Not all finance professionals are quite so sanguine about putting their sensitive financial information in the cloud – even when they are part of the ‘inner circle’ of technology companies that provides the hardware and infrastructure their fellow-technology companies use to provide cloud-based services. As the CFO of one such provider comments: ‘We use Salesforce.com [for CRM], Marketo [for marketing], and Workday [for human resources], but pushing our financial data out in the public environment, I don’t think we’re ready for that,’ he says, because he believes that cloud service providers ‘still have some work to do’ on key services that are ‘very sensitive’. 

He isn’t the only FD to dip his toe into the pool of available on demand software offerings with something other than finance, and one of the most popular places to begin is with the CRM and e-business offerings that are needed to support online retail operations. So it was at Nu-Heat, the underfloor heating specialist: ‘We needed a CRM that linked to our website,’ says finance director Ian Jeacock, because the company was expanding, and the bespoke database system it had been using to manage customers, stock and deliveries, could not provide the flexibility or the functionality Nu-Heat needed to support this. 

At this point, Jeacock could have gone for Salesforce.com, but he didn’t. ‘We wanted something that could expand with the company as it grew,’ says the FD, and something that would offer the potential for more extensive use throughout the business, so it opted for an online enterprise resource planning system that could deliver CRM, e-business, and a host of other areas of functionality, without the integration issues that can occur when you try to get multiple software applications (of the on-demand and/or the on-premise variety) to work together. ‘We chose NetSuite for CRM because it is all-encompassing and fully integrated, and not on the basis of what it could do as a finance system,’ recalls Jeacock. 

So, a few years later, when he did decide to explore its potential as a finance system, what did the FD think? ‘I already knew that the search tools and alerts were very straightforward and that the dashboards were good, but the ease of getting information out of the system was unexpected,’ he says, and when Nu-Heat did decide to use NetSuite for finance, it was because it out-performed the existing on-premise system and alternative online options. ‘I looked, and there wasn’t another online system around with the functionality we required,’ recalls Jeacock, adding: ‘There wasn’t another system with the same cost profile over a three or four year term either,’ despite the cumulative costs of the pay-as-you go approach. 

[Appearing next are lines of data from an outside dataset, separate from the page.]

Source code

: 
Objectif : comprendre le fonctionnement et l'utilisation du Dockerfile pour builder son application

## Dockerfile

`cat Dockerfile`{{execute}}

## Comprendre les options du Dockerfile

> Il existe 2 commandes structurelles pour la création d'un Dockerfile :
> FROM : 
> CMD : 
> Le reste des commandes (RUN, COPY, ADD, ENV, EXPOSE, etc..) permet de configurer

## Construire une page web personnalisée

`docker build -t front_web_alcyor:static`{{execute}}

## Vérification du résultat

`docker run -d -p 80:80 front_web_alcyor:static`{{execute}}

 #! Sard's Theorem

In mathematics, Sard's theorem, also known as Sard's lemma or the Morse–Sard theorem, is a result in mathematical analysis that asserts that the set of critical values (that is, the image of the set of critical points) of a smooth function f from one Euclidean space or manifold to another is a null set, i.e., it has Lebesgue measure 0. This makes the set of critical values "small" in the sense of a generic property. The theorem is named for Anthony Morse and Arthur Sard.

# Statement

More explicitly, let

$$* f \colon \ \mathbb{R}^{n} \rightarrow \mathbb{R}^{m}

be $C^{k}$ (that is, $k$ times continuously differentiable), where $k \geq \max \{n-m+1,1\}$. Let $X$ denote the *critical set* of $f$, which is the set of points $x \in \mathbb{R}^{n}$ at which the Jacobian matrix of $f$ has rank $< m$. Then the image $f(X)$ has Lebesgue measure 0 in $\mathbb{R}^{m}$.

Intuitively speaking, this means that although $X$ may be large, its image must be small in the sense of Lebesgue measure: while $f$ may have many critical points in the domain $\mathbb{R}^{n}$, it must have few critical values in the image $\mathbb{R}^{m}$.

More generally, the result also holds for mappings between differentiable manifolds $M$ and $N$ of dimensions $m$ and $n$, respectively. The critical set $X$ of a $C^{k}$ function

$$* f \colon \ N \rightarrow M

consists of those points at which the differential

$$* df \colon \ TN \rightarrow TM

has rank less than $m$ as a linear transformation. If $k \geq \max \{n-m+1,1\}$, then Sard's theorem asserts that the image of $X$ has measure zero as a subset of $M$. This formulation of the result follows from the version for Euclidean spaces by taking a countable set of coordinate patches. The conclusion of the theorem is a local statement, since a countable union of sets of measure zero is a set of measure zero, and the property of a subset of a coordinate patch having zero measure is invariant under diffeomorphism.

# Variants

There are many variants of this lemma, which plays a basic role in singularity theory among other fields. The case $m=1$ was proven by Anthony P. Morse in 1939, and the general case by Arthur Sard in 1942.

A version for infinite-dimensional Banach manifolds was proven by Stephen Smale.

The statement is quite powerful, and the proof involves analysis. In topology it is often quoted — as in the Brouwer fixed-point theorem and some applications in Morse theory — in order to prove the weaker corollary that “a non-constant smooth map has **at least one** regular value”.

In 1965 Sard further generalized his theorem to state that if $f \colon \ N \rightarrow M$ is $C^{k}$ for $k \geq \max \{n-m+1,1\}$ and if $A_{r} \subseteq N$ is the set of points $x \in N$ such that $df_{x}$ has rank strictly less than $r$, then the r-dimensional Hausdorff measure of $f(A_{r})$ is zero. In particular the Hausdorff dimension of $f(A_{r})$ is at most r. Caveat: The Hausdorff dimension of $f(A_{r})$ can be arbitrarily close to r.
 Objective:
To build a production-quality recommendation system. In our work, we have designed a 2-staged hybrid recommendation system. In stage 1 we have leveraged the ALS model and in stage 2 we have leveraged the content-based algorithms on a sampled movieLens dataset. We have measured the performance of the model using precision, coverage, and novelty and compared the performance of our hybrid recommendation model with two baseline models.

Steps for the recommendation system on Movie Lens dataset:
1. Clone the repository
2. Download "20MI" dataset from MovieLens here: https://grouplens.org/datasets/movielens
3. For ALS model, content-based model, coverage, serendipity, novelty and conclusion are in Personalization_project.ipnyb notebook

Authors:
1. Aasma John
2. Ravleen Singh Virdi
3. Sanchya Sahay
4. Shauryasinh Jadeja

NetSuite has now been in use at Nu-heat for more than five years, and during this time, the underfloor heating company has doubled in size, and the online ERP has grown with it; and making the leap of faith with online accounting has enabled it to make the leap of faith in other parts of the business too. ‘When we first started using NetSuite we didn’t have much of a field presence, but now we have lots of field staff using iPhones,’ adds Jeacock, who’s glad that NetSuite ‘has an app for that’, as this has supported and prompted changes in the way that Nu-Heat operates. ‘We’ve taken the system and run with it,’ says the FD, ‘and done things like remote working much more quickly than we would otherwise have done, or been able to.’